───── Texte de référence ─────

Quant à son rayonnement scientifique, il semble jouer un rôle particulier dans le développement de la géographie régionale. Auerbach participe certainement de ce mouvement, qui, dans le sillage des Annales de géographie fondées en 1891 et emmenées par Paul Vidal de La Blache et Marcel Dubois, entreprend de donner, à l’instar de ce qui existe en Allemagne, une autre dimension à la géographie française. Marie-Claire Robic (2002) présente Auerbach comme « l’un des pionniers de la géographie universitaire de la fin du 19e siècle » et comme l’un des « promoteurs de la géographie régionale ».

Il y participe en publiant, en 1893, Le plateau lorrain, considéré comme la première monographie de géographie régionale de l’École française. Il contribue ainsi à asseoir la discipline en la distinguant épistémologiquement de la botanique ou de la géologie. Le découpage spatial auquel il se livre, consacre le pays ou le petit pays comme cellule, comme unité de base. Cet ouvrage est aussi salué lors de sa parution, comme « une nouveauté », comme une méthode devant « rendre possible l’œuvre synthétique d’une véritable géographie comparée ». On notera par ailleurs qu’Auerbach entretient de très bonnes relations scientifiques avec le géologue de la faculté des sciences Julien Thoulet*.

Au-delà de ses travaux en géographie, il mène également des recherches historiques. Il apparaît notamment comme l’un des spécialistes de l’Autriche-Hongrie. Un premier livre, Les races et les nationalités en Autriche-Hongrie (1898), témoigne de son intérêt pour cette région. En 1925, avec L’Autriche et la Hongrie pendant la guerre, il propose une synthèse inédite à laquelle Pierre Renouvin, en janvier 1926, consacre un compte rendu élogieux dans la Revue d’histoire de la guerre mondiale.

Le recteur Charles Adam écrit de lui qu’il « joue un rôle important dans la vie scientifique de la ville ». Nommé doyen honoraire en mai 1919, fait chevalier de la Légion d’honneur en septembre 1922, il s’engage dans un dernier décanat à partir de novembre 1923.

Il prend sa retraite en octobre 1926 tout en continuant jusqu’en 1929 à assurer des enseignements à l’institut colonial. C’est Robert Capot-Rey (1897-1977), géographe du Sahara et futur fondateur de l’Institut de recherche saharienne qui l’y remplace.

───── Données fournies ─────

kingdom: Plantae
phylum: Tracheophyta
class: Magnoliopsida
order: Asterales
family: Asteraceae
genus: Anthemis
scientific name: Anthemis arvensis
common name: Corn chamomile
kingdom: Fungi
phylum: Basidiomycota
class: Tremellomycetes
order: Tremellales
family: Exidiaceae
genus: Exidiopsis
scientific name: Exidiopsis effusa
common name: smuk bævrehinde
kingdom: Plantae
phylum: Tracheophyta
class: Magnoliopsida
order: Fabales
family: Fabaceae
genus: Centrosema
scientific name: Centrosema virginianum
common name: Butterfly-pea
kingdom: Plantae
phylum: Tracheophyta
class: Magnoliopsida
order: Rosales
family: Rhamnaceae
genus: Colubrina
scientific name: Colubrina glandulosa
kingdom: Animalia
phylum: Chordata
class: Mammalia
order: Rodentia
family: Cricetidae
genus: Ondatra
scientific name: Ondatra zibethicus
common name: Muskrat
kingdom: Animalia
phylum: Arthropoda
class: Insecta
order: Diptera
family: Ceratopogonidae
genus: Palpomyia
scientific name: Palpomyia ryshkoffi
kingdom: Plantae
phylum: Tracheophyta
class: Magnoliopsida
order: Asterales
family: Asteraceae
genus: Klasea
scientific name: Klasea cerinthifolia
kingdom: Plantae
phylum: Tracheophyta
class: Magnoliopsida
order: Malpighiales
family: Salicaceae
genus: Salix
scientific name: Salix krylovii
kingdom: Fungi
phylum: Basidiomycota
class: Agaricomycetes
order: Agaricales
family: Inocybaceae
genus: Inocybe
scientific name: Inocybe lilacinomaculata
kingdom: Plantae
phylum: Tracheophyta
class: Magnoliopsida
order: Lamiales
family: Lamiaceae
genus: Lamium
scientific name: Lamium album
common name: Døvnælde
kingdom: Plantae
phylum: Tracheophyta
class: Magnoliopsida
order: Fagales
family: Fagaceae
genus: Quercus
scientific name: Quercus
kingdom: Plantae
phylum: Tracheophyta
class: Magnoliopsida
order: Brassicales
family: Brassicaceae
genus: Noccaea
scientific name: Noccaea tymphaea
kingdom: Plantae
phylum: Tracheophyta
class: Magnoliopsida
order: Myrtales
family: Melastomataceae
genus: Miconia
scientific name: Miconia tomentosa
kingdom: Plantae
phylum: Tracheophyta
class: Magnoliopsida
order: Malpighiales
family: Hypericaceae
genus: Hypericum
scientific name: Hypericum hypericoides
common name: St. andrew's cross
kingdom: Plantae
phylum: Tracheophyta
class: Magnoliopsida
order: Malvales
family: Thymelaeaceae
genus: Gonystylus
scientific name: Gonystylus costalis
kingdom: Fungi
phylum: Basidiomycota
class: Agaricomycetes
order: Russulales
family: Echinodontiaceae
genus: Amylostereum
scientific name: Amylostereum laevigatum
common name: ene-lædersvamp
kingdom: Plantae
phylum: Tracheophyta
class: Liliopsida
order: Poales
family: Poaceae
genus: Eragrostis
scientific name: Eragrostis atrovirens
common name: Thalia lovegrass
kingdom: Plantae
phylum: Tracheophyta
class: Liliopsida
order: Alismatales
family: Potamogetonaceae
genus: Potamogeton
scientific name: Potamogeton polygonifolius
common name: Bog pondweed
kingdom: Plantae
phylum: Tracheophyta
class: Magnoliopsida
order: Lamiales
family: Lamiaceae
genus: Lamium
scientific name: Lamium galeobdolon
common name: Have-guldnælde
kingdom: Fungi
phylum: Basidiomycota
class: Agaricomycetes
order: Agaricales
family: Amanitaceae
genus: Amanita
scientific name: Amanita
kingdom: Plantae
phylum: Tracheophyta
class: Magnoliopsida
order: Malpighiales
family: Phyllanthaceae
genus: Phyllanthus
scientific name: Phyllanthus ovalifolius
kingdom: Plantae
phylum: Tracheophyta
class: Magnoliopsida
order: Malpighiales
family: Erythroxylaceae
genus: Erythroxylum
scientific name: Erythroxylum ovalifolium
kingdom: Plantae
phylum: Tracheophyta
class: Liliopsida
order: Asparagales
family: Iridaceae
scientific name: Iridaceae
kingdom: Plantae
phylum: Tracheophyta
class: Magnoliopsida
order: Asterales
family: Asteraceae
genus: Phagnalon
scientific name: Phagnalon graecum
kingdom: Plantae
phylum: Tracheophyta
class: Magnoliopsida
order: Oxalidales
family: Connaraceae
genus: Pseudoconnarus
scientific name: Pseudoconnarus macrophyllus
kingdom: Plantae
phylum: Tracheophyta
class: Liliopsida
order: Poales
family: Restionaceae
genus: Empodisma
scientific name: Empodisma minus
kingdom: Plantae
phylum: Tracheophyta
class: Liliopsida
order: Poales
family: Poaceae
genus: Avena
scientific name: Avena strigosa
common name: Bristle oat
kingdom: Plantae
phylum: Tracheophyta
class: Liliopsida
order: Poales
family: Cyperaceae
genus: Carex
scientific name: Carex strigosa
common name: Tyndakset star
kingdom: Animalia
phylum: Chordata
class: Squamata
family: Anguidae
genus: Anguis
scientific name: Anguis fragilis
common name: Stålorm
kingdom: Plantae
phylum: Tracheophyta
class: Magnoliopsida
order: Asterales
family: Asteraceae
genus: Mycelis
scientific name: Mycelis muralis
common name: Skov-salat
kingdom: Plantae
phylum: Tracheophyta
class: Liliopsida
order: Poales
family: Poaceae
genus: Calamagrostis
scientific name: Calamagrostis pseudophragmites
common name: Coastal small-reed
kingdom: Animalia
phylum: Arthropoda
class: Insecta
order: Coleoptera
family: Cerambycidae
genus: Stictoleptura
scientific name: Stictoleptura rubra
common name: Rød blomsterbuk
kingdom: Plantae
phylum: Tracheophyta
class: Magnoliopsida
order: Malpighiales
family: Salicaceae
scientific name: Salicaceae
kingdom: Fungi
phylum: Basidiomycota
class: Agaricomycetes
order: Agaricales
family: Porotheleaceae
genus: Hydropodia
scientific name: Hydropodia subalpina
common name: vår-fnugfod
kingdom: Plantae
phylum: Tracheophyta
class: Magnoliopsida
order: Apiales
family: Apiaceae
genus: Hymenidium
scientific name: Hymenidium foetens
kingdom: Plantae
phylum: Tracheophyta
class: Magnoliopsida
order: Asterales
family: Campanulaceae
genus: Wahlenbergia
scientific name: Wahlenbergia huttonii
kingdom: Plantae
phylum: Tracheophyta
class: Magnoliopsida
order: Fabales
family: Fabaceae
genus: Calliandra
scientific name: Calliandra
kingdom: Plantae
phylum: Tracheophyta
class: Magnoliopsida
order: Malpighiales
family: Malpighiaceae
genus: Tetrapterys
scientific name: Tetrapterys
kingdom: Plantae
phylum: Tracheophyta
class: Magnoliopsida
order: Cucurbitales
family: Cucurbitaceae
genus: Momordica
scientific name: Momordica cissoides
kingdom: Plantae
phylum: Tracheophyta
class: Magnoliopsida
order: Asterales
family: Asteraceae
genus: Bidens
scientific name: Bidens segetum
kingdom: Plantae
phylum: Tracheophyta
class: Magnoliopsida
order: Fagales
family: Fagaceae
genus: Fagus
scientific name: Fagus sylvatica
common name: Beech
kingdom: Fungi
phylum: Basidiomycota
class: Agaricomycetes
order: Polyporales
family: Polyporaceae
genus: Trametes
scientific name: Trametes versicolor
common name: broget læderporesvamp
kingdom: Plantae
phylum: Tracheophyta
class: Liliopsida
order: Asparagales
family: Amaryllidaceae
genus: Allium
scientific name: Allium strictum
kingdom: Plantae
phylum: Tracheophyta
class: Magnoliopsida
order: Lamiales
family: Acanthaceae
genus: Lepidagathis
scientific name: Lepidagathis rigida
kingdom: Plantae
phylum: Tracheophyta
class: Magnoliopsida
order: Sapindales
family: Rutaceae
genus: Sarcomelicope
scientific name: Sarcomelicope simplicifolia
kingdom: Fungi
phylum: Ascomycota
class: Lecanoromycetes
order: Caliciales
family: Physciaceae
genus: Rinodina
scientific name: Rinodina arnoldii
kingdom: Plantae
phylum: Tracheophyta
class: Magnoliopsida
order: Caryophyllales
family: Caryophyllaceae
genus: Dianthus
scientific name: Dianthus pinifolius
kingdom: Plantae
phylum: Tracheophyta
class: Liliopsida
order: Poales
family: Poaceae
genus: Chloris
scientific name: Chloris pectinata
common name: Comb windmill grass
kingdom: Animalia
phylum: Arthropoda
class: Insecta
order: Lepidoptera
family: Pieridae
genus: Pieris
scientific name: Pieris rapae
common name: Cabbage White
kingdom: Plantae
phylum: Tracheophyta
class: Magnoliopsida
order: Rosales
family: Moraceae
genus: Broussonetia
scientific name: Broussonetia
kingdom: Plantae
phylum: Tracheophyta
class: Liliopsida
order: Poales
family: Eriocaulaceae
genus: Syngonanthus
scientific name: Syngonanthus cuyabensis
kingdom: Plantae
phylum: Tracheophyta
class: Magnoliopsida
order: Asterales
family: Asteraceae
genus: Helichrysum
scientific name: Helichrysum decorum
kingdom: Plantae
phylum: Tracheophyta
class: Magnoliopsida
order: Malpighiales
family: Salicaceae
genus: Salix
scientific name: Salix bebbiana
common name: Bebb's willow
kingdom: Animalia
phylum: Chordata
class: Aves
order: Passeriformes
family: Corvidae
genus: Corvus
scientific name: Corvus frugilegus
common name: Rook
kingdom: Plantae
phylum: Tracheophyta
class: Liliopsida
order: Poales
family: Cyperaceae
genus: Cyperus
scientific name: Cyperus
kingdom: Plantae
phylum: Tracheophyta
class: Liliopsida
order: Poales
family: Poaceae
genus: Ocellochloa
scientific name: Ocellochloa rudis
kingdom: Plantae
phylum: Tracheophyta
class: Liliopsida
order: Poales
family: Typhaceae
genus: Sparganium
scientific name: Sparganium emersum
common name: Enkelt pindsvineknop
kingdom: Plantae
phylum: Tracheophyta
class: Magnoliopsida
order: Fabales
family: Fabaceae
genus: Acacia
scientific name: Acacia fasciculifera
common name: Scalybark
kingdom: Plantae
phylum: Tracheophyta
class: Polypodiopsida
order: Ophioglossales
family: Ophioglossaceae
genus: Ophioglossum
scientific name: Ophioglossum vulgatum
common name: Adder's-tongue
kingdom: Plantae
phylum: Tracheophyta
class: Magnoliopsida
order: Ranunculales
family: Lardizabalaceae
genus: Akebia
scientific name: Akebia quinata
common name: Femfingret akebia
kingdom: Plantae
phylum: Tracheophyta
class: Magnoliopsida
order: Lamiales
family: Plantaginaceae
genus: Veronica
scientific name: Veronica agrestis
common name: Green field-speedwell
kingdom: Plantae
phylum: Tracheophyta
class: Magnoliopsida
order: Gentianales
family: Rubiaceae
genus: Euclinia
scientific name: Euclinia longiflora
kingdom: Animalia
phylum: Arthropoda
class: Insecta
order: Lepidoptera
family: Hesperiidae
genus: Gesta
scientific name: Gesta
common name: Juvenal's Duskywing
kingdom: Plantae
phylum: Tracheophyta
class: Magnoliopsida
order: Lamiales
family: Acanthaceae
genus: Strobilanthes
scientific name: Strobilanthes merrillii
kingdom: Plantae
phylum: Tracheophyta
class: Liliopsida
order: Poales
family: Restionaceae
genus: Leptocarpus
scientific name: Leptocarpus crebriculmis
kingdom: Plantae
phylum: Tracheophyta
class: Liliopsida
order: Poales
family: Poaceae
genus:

─────

# Travail demandé:
a. D'après le texte sur Auerbach, qui le remplace à l'institut colonial ?
b. Expliquez, s'il vous plaît, comment Auerbach contribue à asseoir la géographie régionale selon le texte sur Auerbach, en une à trois phrases.
Les items ne sont d'aucune utilité pour ce travail.

# Corrigé par tâche:
a. Robert Capot-Rey (1897-1977), géographe du Sahara et futur fondateur de l'Institut de recherche saharienne.

b. Il publie en 1893 Le plateau lorrain, considéré comme la première monographie de géographie régionale de l'École française. Il distingue ainsi la discipline, sur le plan épistémologique, de la botanique et de la géologie.